Es war einmal eine Heldin…
Ich erinnere mich noch ziemlich genau an meine erste Begegnung mit Wir sind Helden. Im Musikfernsehen wurden tatsächlich noch Musikvideos gespielt, was bedeutet, es gab noch Musikfernsehen, was heißt, es gab noch Fernsehen. Graue Vorzeit also. Gar nicht grau war hingegen, was dort über den Bildschirm flimmerte. Im Gegenteil: schön bunt, fast quietschend wurde sich da durch das Video zur Single „Von hier an blind“ gesungen. Das gefiel mir sofort. Alles sah leicht selbstgemacht aus, ein bisschen zu fröhlich wirkten die Menschen mit ihren Gummiperücken, man sah ihnen an, dass das, was sie dort taten, Spaß machte, den Schalk fest im Nacken und das Auge mehr als einmal dem Publikum und dem künstlerischen Ernst zuzwinkernd. So als wären sie ganz bewusst kurz vor „cool“ stehen geblieben, um zu sagen „Nö, bis hierhin und nicht weiter“. Da ich bis heute eher Schildkröte als Hase bin, befand ich mich als Jugendlicher so weit am Anfang des Weges, dass ich das „cool“ noch nicht mal mit meinen neuerworbenen Brillengläsern in der Ferne erahnen konnte. Doch die bunten Farben und den Spaß erkannte ich sehr wohl und so wurde „Von hier an blind“ mein erstes, und bis heute schändlicherweise einziges, Album der Helden. Bis heute landet die CD aber immer wieder in meinem Player, besonders wenn zu „Darf ich das behalten“ ausgiebig geweint werden will. Erst mit diesem Buch, Die Träume anderer Leute, sollte ich Judith Holofernes wieder begegnen und was für ein schönes Wiedersehen es geworden ist.
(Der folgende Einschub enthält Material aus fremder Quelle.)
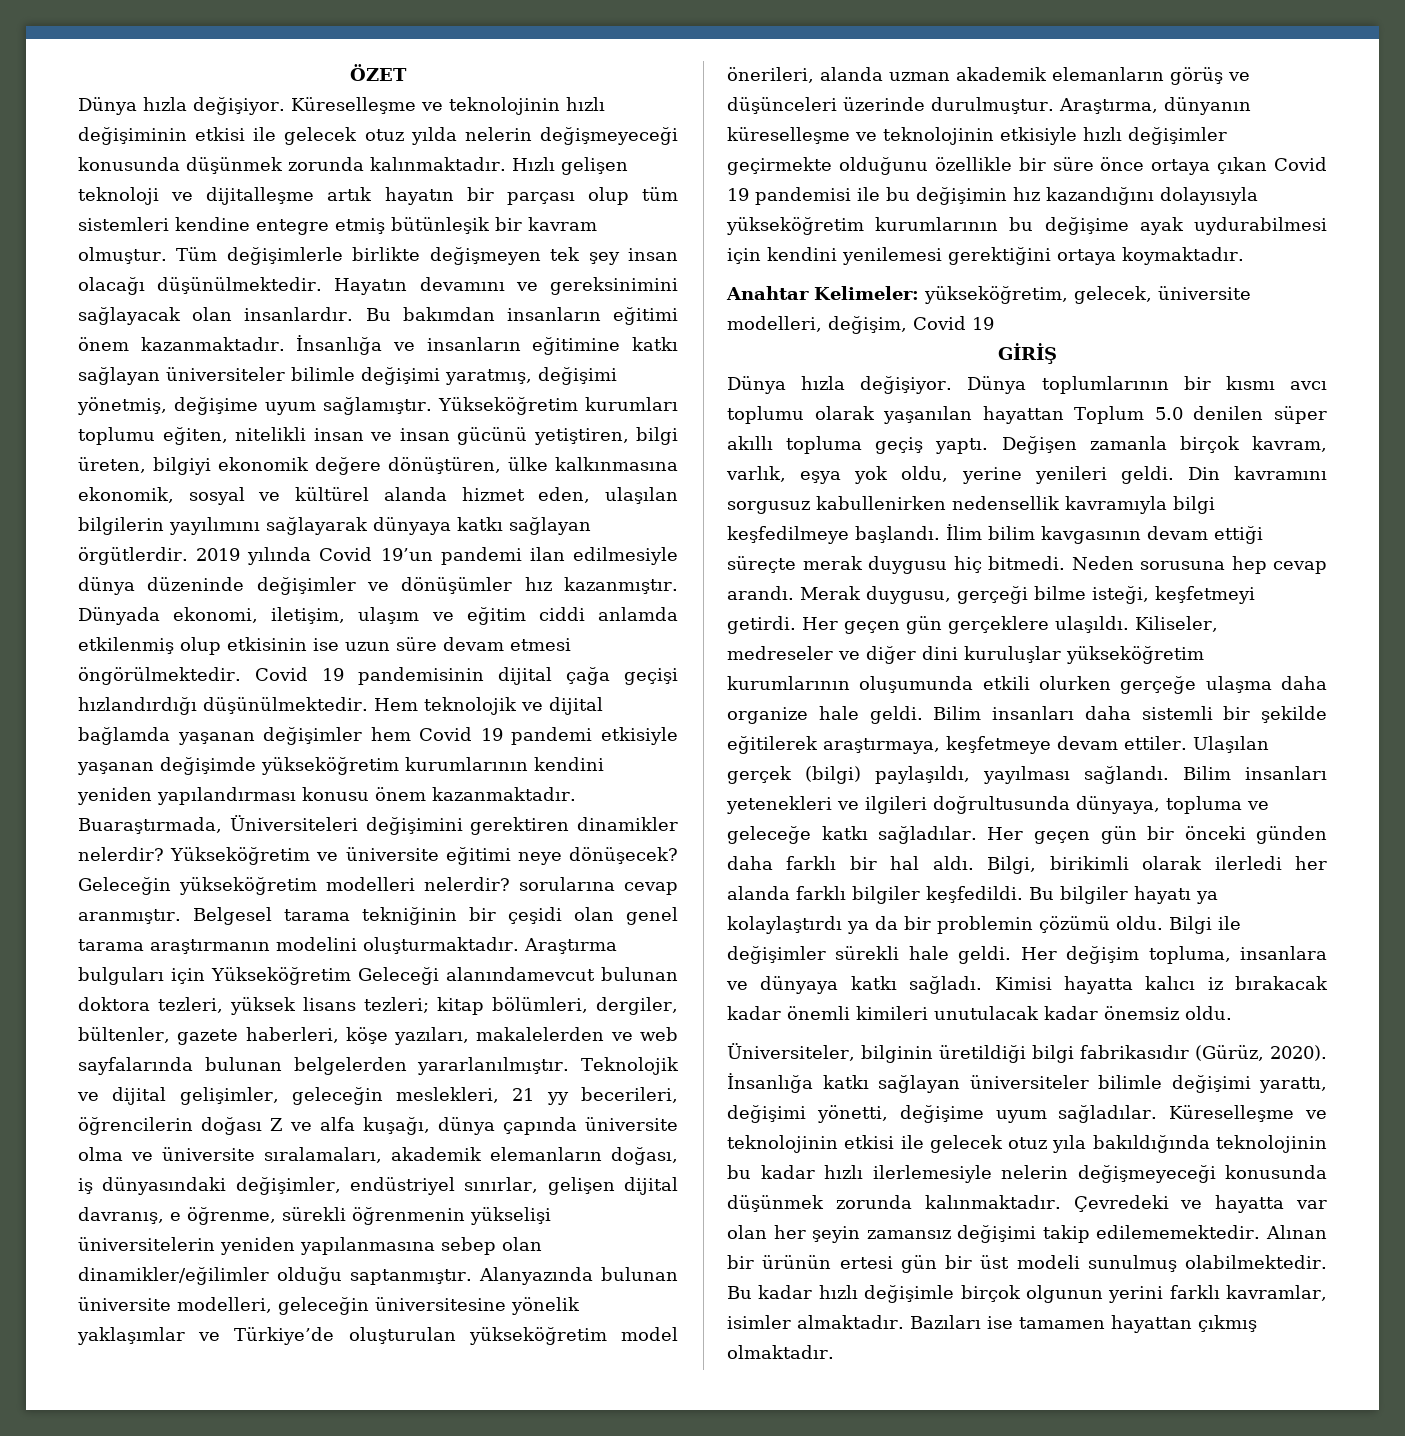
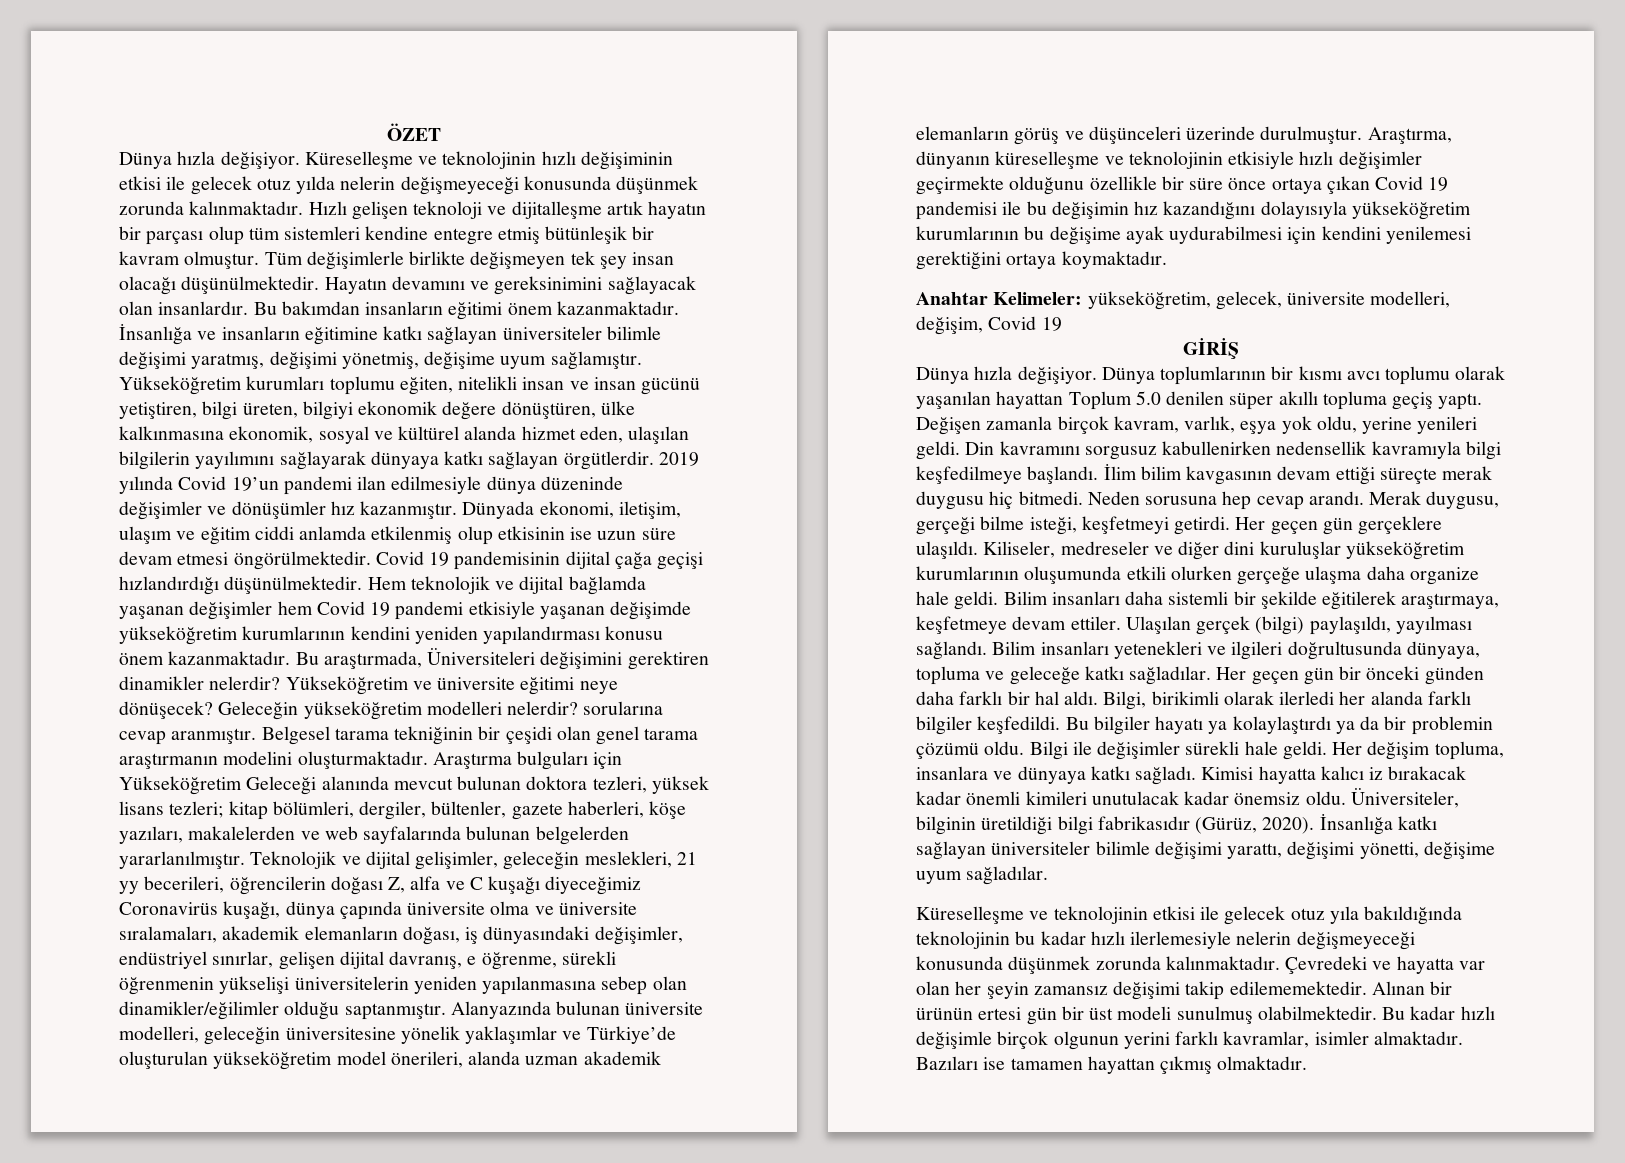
[78,817,222,834] Buaraştırmada, -> [295,651,422,669] Bu araştırmada,
[445,967,595,981] alanındamevcut -> [321,776,453,790] alanında mevcut
[270,1117,355,1131] Z ve alfa -> [388,876,642,895] [119,902,218,915] Z, alfa ve C kuşağı diyeceğimiz Coronavirüs
(1232, 1013) // -> (1346, 798) none
(1158, 1114) none -> (1049, 875) //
Kindersichere Tourbusse, leichte Schwerter und…Saarbrücken?
Die liebe Judith war so lieb und hat mich genau dort abgeholt, wo sie mich hat stehen lassen, nur ein kleines bisschen cooler, weiß ich immer noch nicht weiter, weiß ich immer noch nicht, wo ich bin. Dafür geleitet sie mich und alle Lesenden mit einem sanften Einstieg, der trotzdem klar macht, worauf man sich einlässt, in die titelgebenden Träume anderer Leute. Das Buch beginnt nämlich mit einem Traum von ihr selbst, über Zyankali. Eine Seite gelesen und schon war ich verfallen. Ich meine versponnene Träume und Gift? Wie für mich gemacht.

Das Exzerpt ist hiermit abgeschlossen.